● **What the task requires**: Beginning at the top of the data below, write out every line exactly until you reach the line with "### Features", and include that line.

● **Provided records**:

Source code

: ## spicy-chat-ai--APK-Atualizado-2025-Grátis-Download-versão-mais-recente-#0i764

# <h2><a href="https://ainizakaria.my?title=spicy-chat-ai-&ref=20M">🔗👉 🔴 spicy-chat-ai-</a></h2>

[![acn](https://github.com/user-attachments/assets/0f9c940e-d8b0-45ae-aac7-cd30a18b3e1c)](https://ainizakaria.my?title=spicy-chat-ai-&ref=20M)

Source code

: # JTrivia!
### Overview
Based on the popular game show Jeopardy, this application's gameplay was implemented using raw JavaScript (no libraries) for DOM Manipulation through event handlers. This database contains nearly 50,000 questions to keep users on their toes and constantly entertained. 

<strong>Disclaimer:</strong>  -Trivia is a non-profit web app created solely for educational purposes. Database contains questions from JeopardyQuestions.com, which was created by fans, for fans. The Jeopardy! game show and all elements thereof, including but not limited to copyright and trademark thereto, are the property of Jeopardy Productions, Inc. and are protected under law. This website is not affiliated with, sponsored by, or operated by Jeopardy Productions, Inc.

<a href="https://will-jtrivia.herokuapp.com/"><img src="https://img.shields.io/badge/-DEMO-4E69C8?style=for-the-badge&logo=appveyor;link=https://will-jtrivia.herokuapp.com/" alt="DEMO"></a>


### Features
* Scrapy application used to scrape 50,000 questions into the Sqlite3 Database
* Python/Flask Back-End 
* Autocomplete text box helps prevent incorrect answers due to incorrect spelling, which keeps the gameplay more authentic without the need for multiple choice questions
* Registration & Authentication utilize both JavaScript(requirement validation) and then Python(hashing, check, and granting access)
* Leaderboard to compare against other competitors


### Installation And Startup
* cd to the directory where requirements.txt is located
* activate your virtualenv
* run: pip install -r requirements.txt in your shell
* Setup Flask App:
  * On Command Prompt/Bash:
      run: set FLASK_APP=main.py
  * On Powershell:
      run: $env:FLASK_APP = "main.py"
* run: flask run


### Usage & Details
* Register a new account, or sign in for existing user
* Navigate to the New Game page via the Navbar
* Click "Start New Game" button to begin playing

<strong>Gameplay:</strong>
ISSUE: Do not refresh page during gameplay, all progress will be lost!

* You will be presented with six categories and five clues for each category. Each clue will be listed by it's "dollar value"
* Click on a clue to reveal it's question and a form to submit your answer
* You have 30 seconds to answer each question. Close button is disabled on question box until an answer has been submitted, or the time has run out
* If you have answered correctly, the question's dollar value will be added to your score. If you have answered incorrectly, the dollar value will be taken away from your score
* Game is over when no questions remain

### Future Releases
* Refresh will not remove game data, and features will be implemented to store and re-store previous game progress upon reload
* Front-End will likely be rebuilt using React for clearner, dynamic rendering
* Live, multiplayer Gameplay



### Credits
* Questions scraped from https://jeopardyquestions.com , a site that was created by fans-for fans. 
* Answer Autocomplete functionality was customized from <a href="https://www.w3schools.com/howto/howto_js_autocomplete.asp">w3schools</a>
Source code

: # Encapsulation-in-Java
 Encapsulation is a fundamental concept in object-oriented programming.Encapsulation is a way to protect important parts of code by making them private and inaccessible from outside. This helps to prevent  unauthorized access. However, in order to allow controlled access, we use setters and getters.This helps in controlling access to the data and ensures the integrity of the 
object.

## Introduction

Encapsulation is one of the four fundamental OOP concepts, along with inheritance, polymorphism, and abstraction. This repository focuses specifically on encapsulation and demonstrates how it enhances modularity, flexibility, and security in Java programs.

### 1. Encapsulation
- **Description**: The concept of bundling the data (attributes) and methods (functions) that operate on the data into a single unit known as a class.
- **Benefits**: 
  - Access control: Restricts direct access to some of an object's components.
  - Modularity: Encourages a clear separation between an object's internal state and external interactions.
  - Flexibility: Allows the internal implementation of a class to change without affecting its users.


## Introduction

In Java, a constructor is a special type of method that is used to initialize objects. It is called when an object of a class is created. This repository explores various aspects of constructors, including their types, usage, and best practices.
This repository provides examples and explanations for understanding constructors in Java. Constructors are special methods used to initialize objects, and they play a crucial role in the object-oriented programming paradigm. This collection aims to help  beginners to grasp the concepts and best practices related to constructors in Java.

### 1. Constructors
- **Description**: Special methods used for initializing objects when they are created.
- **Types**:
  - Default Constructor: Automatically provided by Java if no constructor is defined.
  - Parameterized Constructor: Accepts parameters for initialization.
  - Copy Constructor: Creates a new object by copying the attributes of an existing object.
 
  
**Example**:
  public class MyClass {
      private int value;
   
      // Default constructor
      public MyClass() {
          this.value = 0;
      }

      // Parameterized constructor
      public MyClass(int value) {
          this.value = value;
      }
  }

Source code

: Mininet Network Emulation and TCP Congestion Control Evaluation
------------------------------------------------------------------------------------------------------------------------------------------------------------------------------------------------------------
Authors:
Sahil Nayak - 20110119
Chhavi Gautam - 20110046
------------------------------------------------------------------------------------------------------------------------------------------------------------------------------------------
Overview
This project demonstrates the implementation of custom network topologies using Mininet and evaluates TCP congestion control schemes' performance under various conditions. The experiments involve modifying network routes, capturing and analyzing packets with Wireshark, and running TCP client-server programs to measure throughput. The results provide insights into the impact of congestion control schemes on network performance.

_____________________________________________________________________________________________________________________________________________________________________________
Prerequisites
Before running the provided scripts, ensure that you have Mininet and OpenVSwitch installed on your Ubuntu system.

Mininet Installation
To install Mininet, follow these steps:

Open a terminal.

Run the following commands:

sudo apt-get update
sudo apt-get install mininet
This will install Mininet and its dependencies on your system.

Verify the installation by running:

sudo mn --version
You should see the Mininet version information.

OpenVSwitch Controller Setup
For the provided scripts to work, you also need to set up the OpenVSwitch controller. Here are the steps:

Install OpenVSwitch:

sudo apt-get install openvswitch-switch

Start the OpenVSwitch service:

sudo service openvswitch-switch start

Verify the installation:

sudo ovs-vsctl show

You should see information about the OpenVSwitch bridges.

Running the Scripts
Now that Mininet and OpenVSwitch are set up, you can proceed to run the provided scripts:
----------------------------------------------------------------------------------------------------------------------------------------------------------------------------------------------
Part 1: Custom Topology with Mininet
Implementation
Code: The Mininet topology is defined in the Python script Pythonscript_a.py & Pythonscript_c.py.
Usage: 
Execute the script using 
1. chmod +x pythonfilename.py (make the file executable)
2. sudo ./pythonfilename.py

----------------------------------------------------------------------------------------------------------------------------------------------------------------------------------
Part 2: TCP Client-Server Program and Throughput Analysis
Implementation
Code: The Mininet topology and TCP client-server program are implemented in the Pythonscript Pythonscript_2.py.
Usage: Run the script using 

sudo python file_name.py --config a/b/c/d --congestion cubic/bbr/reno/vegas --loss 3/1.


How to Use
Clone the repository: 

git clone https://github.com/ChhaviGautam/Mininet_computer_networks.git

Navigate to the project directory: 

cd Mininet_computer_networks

● **Exercise result**:
Source code

: ## spicy-chat-ai--APK-Atualizado-2025-Grátis-Download-versão-mais-recente-#0i764

# <h2><a href="https://ainizakaria.my?title=spicy-chat-ai-&ref=20M">🔗👉 🔴 spicy-chat-ai-</a></h2>

[![acn](https://github.com/user-attachments/assets/0f9c940e-d8b0-45ae-aac7-cd30a18b3e1c)](https://ainizakaria.my?title=spicy-chat-ai-&ref=20M)

Source code

: # JTrivia!
### Overview
Based on the popular game show Jeopardy, this application's gameplay was implemented using raw JavaScript (no libraries) for DOM Manipulation through event handlers. This database contains nearly 50,000 questions to keep users on their toes and constantly entertained. 

<strong>Disclaimer:</strong>  -Trivia is a non-profit web app created solely for educational purposes. Database contains questions from JeopardyQuestions.com, which was created by fans, for fans. The Jeopardy! game show and all elements thereof, including but not limited to copyright and trademark thereto, are the property of Jeopardy Productions, Inc. and are protected under law. This website is not affiliated with, sponsored by, or operated by Jeopardy Productions, Inc.

<a href="https://will-jtrivia.herokuapp.com/"><img src="https://img.shields.io/badge/-DEMO-4E69C8?style=for-the-badge&logo=appveyor;link=https://will-jtrivia.herokuapp.com/" alt="DEMO"></a>


### Features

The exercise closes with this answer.